Wisconsin verabschiedete 2011 die Reform der Produkthaftungshaftpflichtversicherung. Das Gesetz, das als Omnibus Tort Reform Act bezeichnet wird, gilt für alle Hersteller, nicht nur für Arzneimittel und Medizinproduktehersteller. Sie schreibt unter anderem ein 15-jähriges Ruhestandsgesetz vor. Das bedeutet, dass Kläger die Hersteller nicht wegen Verletzungen verklagen können, die durch Produkte verursacht werden, die vor 15 oder mehr Jahren hergestellt wurden. Das Gesetz begrenzt den Strafschadenersatz auf 200.000 Dollar oder das Doppelte des Schadenersatzes, je nachdem, welcher Betrag höher ist.
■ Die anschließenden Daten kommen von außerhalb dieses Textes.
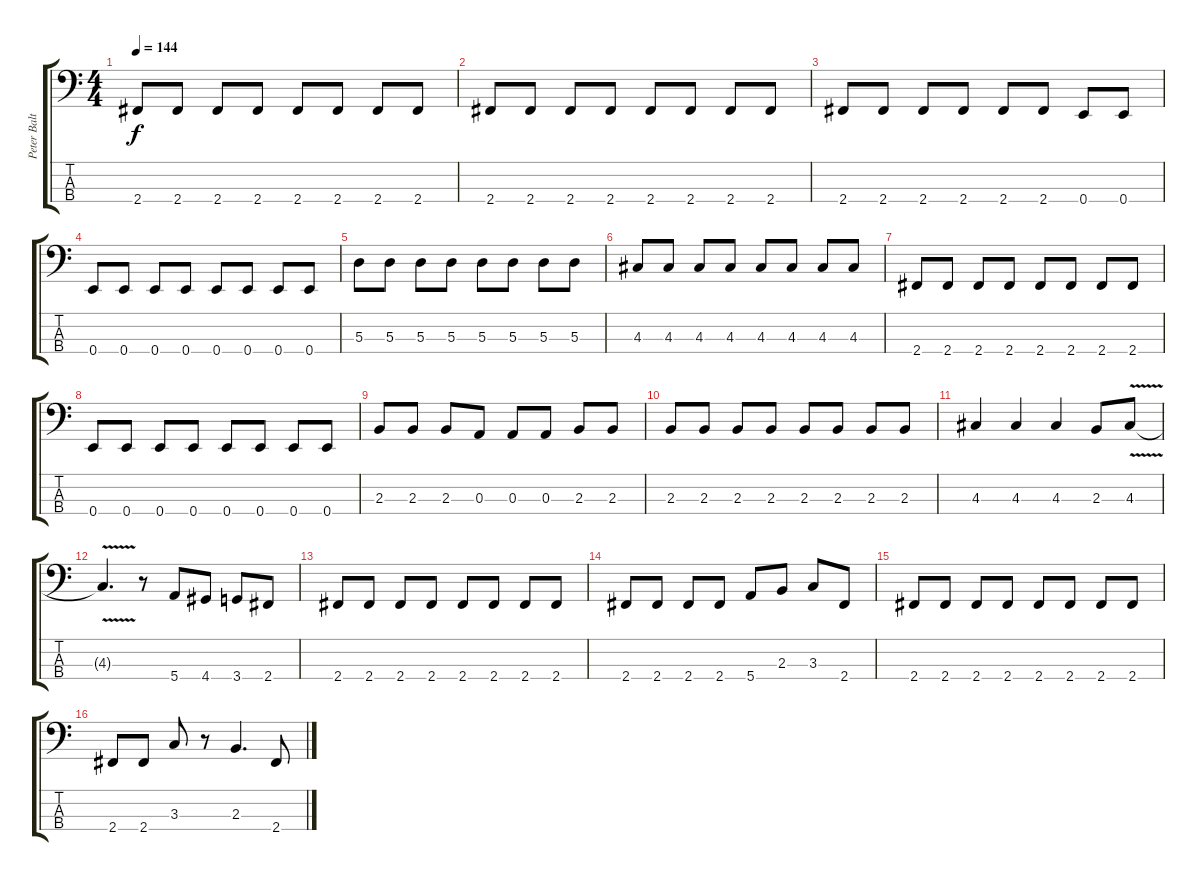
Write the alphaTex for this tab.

\track ("Peter Baltes" "Peter Balt") {instrument electricbassfinger}
\staff {score tabs}
\tuning (G2 D2 A1 E1) {hide}
\ts (4 4)
\tempo 144
\clef f4
\ks c
2.4.8{dy f} 2.4.8 2.4.8 2.4.8 2.4.8 2.4.8 2.4.8 2.4.8 |
2.4.8 2.4.8 2.4.8 2.4.8 2.4.8 2.4.8 2.4.8 2.4.8 |
2.4.8 2.4.8 2.4.8 2.4.8 2.4.8 2.4.8 0.4.8 0.4.8 |
0.4.8 0.4.8 0.4.8 0.4.8 0.4.8 0.4.8 0.4.8 0.4.8 |
5.3.8 5.3.8 5.3.8 5.3.8 5.3.8 5.3.8 5.3.8 5.3.8 |
4.3.8 4.3.8 4.3.8 4.3.8 4.3.8 4.3.8 4.3.8 4.3.8 |
2.4.8 2.4.8 2.4.8 2.4.8 2.4.8 2.4.8 2.4.8 2.4.8 |
0.4.8 0.4.8 0.4.8 0.4.8 0.4.8 0.4.8 0.4.8 0.4.8 |
2.3.8 2.3.8 2.3.8 0.3.8 0.3.8 0.3.8 2.3.8 2.3.8 |
2.3.8 2.3.8 2.3.8 2.3.8 2.3.8 2.3.8 2.3.8 2.3.8 |
4.3.4 4.3.4 4.3.4 2.3.8 4.3{v}.8 |
4.3{v t}.4{d} r.8 5.4.8 4.4.8 3.4.8 2.4.8 |
2.4.8 2.4.8 2.4.8 2.4.8 2.4.8 2.4.8 2.4.8 2.4.8 |
2.4.8 2.4.8 2.4.8 2.4.8 5.4.8 2.3.8 3.3.8 2.4.8 |
2.4.8 2.4.8 2.4.8 2.4.8 2.4.8 2.4.8 2.4.8 2.4.8 |
2.4.8 2.4.8 3.3.8 r.8 2.3.4{d} 2.4.8
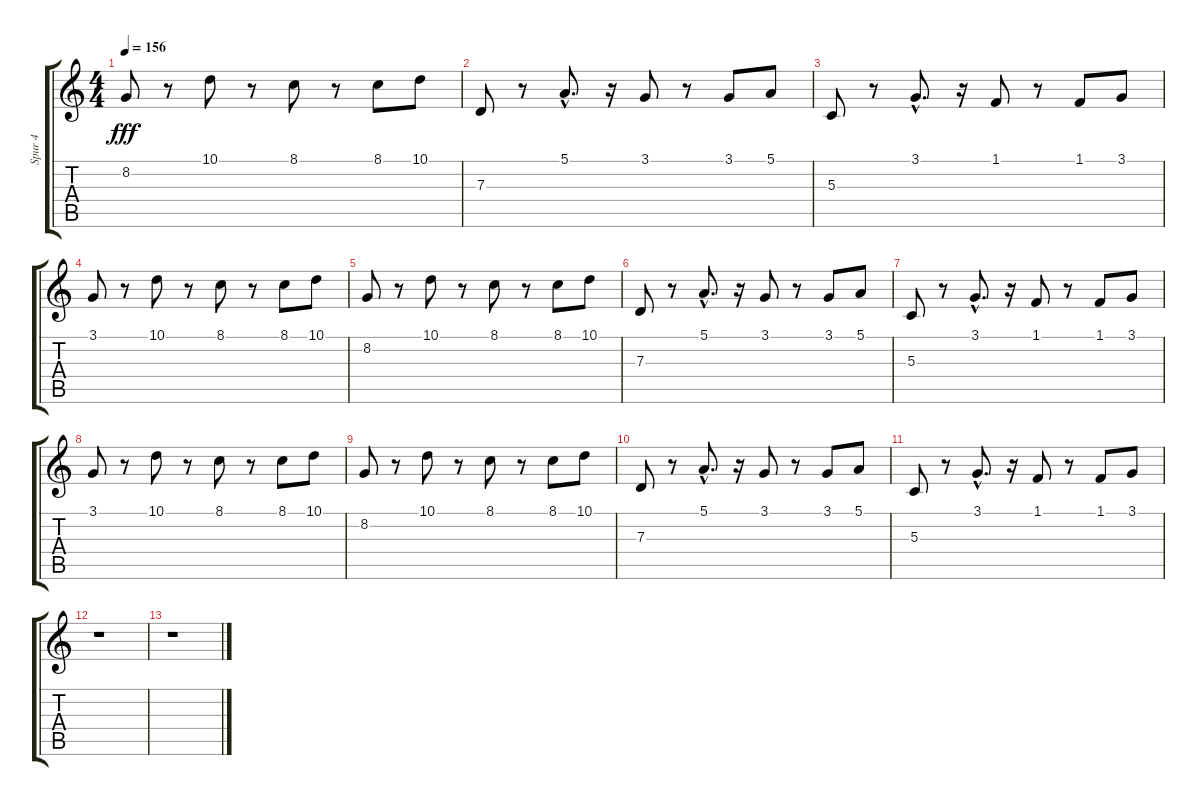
\track ("Spur 4" "Spur 4") {instrument lead2sawtooth}
\staff {score tabs}
\tuning (E4 B3 G3 D3 A2 E2) {hide}
\ts (4 4)
\tempo 156
\clef g2
\ks c
8.2.8{dy fff} r.8 10.1.8 r.8 8.1.8 r.8 8.1.8 10.1.8 |
7.3.8 r.8 5.1{hac}.8{d} r.16 3.1.8 r.8 3.1.8 5.1.8 |
5.3.8 r.8 3.1{hac}.8{d} r.16 1.1.8 r.8 1.1.8 3.1.8 |
3.1.8 r.8 10.1.8 r.8 8.1.8 r.8 8.1.8 10.1.8 |
8.2.8 r.8 10.1.8 r.8 8.1.8 r.8 8.1.8 10.1.8 |
7.3.8 r.8 5.1{hac}.8{d} r.16 3.1.8 r.8 3.1.8 5.1.8 |
5.3.8 r.8 3.1{hac}.8{d} r.16 1.1.8 r.8 1.1.8 3.1.8 |
3.1.8 r.8 10.1.8 r.8 8.1.8 r.8 8.1.8 10.1.8 |
8.2.8 r.8 10.1.8 r.8 8.1.8 r.8 8.1.8 10.1.8 |
7.3.8 r.8 5.1{hac}.8{d} r.16 3.1.8 r.8 3.1.8 5.1.8 |
5.3.8 r.8 3.1{hac}.8{d} r.16 1.1.8 r.8 1.1.8 3.1.8 |
r.1 |
r.1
Sie verlangt auch die Anwendung von vergleichender Fahrlässigkeit anstelle von gesamtschuldnerischer Haftung, wenn ein Beklagter weniger als 51 Prozent für den Schaden des Klägers verantwortlich ist.

Föderale Deliktsreform

Die Bundesregierung hat auch Gesetze erlassen, um bestimmte Arten von Rechtsstreitigkeiten zu reduzieren. Diese Gesetze sind relativ neu.

Sammelklagen: Die Bundesregierung hat eine Deliktsreform in Bezug auf Sammelklagen eingeleitet. Im Jahr 2005 verabschiedete der Kongress den Class Action Fairness Act. Das Gesetz erlaubt es Beklagten, ihre Fälle vor Bundesgerichten und nicht vor staatlichen Gerichten verhandeln zu lassen, wenn bestimmte Kriterien erfüllt sind. Um vor dem Bundesgericht verhandelt zu werden, muss ein Fall mindestens 100 Kläger umfassen. Ein oder mehrere Kläger müssen sich in einem anderen Staat aufhalten als ein oder mehrere Beklagte. Außerdem muss der von allen Klägern gemeinsam beantragte Schadenersatz mindestens 5 Millionen Dollar betragen.

Das Gesetz sieht vor, dass mehr Fälle vor Bundesgerichten verhandelt werden, die in der Regel weniger freundlich zu den Klägern sind als staatliche Gerichte.

Freiwillige: Ein weiteres Beispiel für die von der Bundesregierung beschlossene Deliktsreform ist das Volunteer Protection Act (VPA). Das 1997 verabschiedete VPA soll das freiwillige Engagement fördern. Es schützt freiwillige Mitarbeiter vor Klagen, die auf Handlungen oder Unterlassungen beruhen, die sie begangen haben, während sie im Namen einer gemeinnützigen Organisation oder Regierungseinrichtung handeln. Wenn ein Mitarbeiter eine Dienstleistung erbringt, die eine Lizenz erfordert, muss er oder sie ordnungsgemäß lizenziert sein, um vor Klagen geschützt zu sein.

Die VPA schützt die Arbeitnehmer nicht vor Klagen, die auf vorsätzlichem, rücksichtslosem oder kriminellem Fehlverhalten beruhen. Sie gilt nicht für Schäden, die durch einen Freiwilligen verursacht werden, der ein Fahrzeug, ein Fahrzeug oder ein Schiff betreibt, wenn der Eigentümer oder Betreiber des Fahrzeugs oder Schiffes verpflichtet ist, eine Genehmigung einzuholen oder eine Versicherung aufrechtzuerhalten.